Can you update the data below by putting "institution" wherever "university" appears, keeping everything else the same and leaving the pictures out of your answer?

==== DATA FOR REVIEW

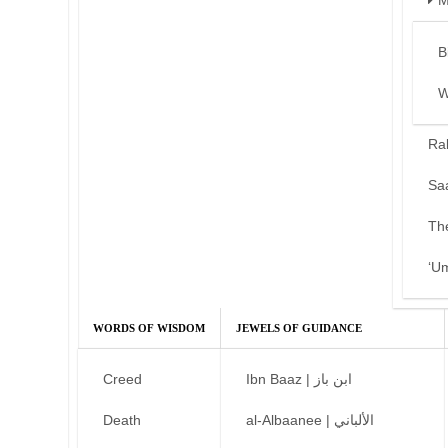
M
B
W
Ra
Sa
Th
‘U
WORDS OF WISDOM
JEWELS OF GUIDANCE
Creed
Ibn Baaz | ابن باز
Death
al-Albaanee | الألباني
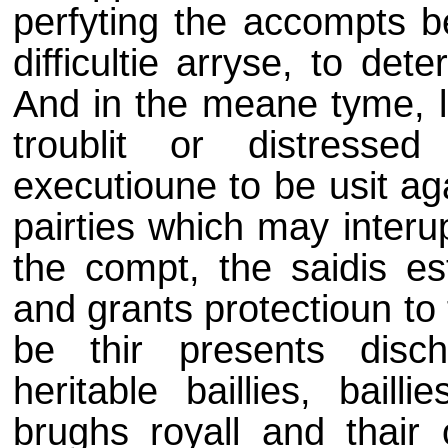
perfyting the accompts be
difficultie arryse, to de
And in the meane tyme, le
troublit or distresse
executioune to be usit ag
pairties which may interu
the compt, the saidis est
and grants protectioun to
be thir presents discha
heritable baillies, baill
brughs royall and thair 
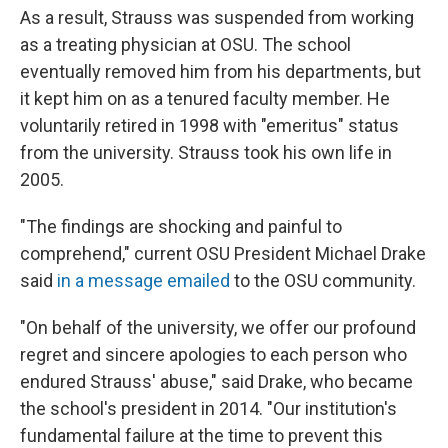
As a result, Strauss was suspended from working
as a treating physician at OSU. The school
eventually removed him from his departments, but
it kept him on as a tenured faculty member. He
voluntarily retired in 1998 with "emeritus" status
from the university. Strauss took his own life in
2005.
"The findings are shocking and painful to
comprehend," current OSU President Michael Drake
said
in a message emailed
to the OSU community.
"On behalf of the university, we offer our profound
regret and sincere apologies to each person who
endured Strauss' abuse," said Drake, who became
the school's president in 2014. "Our institution's
fundamental failure at the time to prevent this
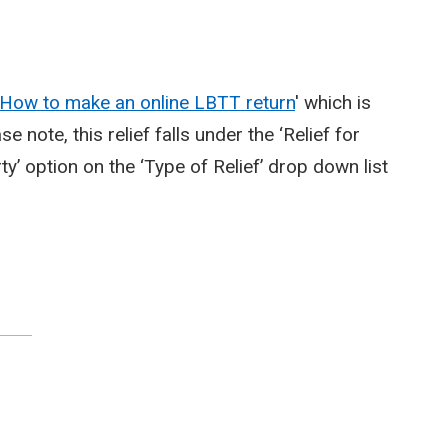
How to make an online LBTT return
' which is
e note, this relief falls under the ‘Relief for
ty’ option on the ‘Type of Relief’ drop down list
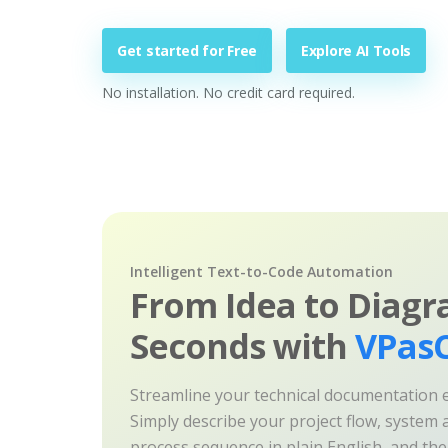
Get started for Free
Explore AI Tools
No installation. No credit card required.
Intelligent Text-to-Code Automation
From Idea to Diagr
Seconds with
VPasC
Streamline your technical documentation ef
Simply describe your project flow, system a
process sequence in plain English, and th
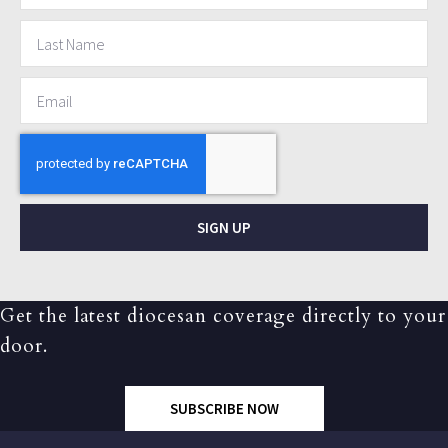
SIGN UP
Get the latest diocesan coverage directly to your
door.
SUBSCRIBE NOW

========

RESULT:
M
B
W
Ra
Sa
Th
‘U
WORDS OF WISDOM
JEWELS OF GUIDANCE
Creed
Ibn Baaz | ابن باز
Death
al-Albaanee | الألباني
perfyting the accompts be
difficultie arryse, to de
And in the meane tyme, le
troublit or distresse
executioune to be usit ag
pairties which may interu
the compt, the saidis est
and grants protectioun to
be thir presents discha
heritable baillies, baill
brughs royall and thair 
As a result, Strauss was suspended from working
as a treating physician at OSU. The school
eventually removed him from his departments, but
it kept him on as a tenured faculty member. He
voluntarily retired in 1998 with "emeritus" status
from the institution. Strauss took his own life in
2005.
"The findings are shocking and painful to
comprehend," current OSU President Michael Drake
said
in a message emailed
to the OSU community.
"On behalf of the institution, we offer our profound
regret and sincere apologies to each person who
endured Strauss' abuse," said Drake, who became
the school's president in 2014. "Our institution's
fundamental failure at the time to prevent this
How to make an online LBTT return
' which is
e note, this relief falls under the ‘Relief for
ty’ option on the ‘Type of Relief’ drop down list
Get started for Free
Explore AI Tools
No installation. No credit card required.
Intelligent Text-to-Code Automation
From Idea to Diagr
Seconds with
VPasC
Streamline your technical documentation ef
Simply describe your project flow, system a
process sequence in plain English, and th
SIGN UP
Get the latest diocesan coverage directly to your
door.
SUBSCRIBE NOW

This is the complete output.